▸ Description of the task
Output the material below as a numbered list, skipping blank lines, covering only the part that opens with its first line and closes with the line containing "22: (767, 385)", both ends included.
─── Exercise input ───
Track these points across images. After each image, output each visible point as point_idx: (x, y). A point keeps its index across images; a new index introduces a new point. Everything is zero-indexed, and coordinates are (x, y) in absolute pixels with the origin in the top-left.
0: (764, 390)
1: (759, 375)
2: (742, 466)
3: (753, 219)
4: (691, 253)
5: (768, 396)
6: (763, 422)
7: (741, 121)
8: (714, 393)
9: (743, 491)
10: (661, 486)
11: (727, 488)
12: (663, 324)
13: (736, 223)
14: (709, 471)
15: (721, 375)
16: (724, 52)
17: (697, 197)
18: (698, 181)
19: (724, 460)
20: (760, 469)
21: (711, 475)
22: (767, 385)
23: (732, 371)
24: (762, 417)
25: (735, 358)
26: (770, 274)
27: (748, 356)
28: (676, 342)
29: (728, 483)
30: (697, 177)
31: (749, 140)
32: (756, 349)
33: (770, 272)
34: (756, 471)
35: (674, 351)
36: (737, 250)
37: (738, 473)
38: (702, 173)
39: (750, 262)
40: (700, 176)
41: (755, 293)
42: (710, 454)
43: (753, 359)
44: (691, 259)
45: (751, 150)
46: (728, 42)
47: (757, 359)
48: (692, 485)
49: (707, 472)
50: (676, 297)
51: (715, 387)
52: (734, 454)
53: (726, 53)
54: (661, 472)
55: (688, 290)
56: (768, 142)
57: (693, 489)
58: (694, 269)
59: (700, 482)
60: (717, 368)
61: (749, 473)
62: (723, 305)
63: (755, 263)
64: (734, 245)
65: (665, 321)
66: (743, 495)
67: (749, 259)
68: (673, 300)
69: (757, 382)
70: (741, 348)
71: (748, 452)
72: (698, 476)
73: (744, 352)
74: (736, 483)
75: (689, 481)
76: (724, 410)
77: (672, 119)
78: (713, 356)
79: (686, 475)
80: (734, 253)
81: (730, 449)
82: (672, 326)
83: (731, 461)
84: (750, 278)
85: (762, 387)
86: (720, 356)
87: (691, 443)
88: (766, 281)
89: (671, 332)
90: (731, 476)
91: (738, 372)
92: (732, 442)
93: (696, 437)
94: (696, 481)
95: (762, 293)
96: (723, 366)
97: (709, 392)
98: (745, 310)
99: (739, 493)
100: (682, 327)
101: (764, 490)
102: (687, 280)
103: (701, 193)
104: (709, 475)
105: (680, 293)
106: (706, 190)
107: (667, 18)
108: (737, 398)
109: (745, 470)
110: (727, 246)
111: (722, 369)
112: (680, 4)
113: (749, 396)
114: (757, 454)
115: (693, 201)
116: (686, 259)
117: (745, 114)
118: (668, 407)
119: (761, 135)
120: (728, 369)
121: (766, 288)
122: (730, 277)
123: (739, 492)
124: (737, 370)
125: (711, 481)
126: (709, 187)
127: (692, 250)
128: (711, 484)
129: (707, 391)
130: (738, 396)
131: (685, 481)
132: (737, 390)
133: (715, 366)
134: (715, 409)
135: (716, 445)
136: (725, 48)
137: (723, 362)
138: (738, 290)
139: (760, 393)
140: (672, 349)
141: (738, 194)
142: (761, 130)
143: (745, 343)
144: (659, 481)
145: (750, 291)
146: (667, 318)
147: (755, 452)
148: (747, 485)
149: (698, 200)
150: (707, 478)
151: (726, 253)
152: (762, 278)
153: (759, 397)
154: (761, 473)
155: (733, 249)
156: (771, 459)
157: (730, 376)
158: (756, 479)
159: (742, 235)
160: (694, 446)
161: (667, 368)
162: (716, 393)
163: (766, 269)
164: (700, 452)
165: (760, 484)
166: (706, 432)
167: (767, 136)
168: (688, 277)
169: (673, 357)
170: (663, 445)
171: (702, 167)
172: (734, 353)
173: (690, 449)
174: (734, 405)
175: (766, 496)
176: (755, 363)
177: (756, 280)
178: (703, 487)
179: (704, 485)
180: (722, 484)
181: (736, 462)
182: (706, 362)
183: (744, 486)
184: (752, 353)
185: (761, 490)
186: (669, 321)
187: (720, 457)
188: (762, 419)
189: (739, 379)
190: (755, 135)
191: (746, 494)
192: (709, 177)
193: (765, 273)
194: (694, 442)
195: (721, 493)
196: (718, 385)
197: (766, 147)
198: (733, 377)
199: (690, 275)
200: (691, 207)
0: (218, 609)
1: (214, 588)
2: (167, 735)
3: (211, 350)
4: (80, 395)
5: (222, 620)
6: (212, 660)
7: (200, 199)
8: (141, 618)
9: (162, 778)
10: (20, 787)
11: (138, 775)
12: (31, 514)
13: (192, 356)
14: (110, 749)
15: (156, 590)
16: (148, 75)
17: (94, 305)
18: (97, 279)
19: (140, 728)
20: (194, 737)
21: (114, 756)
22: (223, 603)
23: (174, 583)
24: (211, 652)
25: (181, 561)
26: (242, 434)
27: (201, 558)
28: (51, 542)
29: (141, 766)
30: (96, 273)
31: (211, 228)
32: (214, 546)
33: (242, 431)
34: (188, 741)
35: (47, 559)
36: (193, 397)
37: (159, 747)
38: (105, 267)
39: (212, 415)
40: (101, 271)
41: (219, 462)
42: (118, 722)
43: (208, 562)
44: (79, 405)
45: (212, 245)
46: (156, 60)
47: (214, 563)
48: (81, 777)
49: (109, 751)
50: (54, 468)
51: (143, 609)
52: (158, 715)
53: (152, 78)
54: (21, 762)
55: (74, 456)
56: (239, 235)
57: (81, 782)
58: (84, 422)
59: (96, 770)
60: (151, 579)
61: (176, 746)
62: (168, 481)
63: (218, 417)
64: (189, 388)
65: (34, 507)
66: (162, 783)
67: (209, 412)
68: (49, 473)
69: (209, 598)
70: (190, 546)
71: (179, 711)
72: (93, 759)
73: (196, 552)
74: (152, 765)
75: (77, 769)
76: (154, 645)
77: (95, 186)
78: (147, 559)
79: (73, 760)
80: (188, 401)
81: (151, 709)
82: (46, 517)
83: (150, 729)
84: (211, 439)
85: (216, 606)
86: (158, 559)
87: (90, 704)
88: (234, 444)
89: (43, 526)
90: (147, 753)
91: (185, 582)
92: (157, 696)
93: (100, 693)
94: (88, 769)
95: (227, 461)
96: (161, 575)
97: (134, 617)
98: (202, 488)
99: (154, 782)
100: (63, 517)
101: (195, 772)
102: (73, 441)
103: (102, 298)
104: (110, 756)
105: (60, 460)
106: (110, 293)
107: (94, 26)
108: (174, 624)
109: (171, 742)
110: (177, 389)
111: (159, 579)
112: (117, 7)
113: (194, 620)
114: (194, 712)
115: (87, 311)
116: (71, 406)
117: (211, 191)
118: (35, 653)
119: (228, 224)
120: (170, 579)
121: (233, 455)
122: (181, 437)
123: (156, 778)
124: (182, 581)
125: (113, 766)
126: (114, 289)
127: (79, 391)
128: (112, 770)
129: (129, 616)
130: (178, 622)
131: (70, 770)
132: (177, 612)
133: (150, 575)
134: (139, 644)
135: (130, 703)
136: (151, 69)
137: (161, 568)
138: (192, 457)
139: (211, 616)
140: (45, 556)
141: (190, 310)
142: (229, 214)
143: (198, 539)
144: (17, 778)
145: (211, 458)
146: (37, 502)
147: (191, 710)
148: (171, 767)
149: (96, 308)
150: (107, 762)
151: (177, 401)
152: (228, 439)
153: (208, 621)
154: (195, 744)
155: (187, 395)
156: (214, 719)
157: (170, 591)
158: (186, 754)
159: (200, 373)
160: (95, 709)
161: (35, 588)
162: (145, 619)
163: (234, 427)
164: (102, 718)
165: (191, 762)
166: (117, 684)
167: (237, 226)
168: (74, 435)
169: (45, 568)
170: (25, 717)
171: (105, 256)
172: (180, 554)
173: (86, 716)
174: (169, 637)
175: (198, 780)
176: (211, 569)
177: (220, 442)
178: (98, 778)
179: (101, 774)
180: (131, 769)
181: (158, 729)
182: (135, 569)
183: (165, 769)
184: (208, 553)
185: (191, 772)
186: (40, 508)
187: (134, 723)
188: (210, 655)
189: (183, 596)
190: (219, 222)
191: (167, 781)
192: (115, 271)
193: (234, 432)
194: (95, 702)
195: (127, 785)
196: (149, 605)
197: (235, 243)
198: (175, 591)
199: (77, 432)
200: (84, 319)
───
▸ Solved exercise
1. Track these points across images. After each image, output each visible point as point_idx: (x, y). A point keeps its index across images; a new index introduces a new point. Everything is zero-indexed, and coordinates are (x, y) in absolute pixels with the origin in the top-left.
2. 0: (764, 390)
3. 1: (759, 375)
4. 2: (742, 466)
5. 3: (753, 219)
6. 4: (691, 253)
7. 5: (768, 396)
8. 6: (763, 422)
9. 7: (741, 121)
10. 8: (714, 393)
11. 9: (743, 491)
12. 10: (661, 486)
13. 11: (727, 488)
14. 12: (663, 324)
15. 13: (736, 223)
16. 14: (709, 471)
17. 15: (721, 375)
18. 16: (724, 52)
19. 17: (697, 197)
20. 18: (698, 181)
21. 19: (724, 460)
22. 20: (760, 469)
23. 21: (711, 475)
24. 22: (767, 385)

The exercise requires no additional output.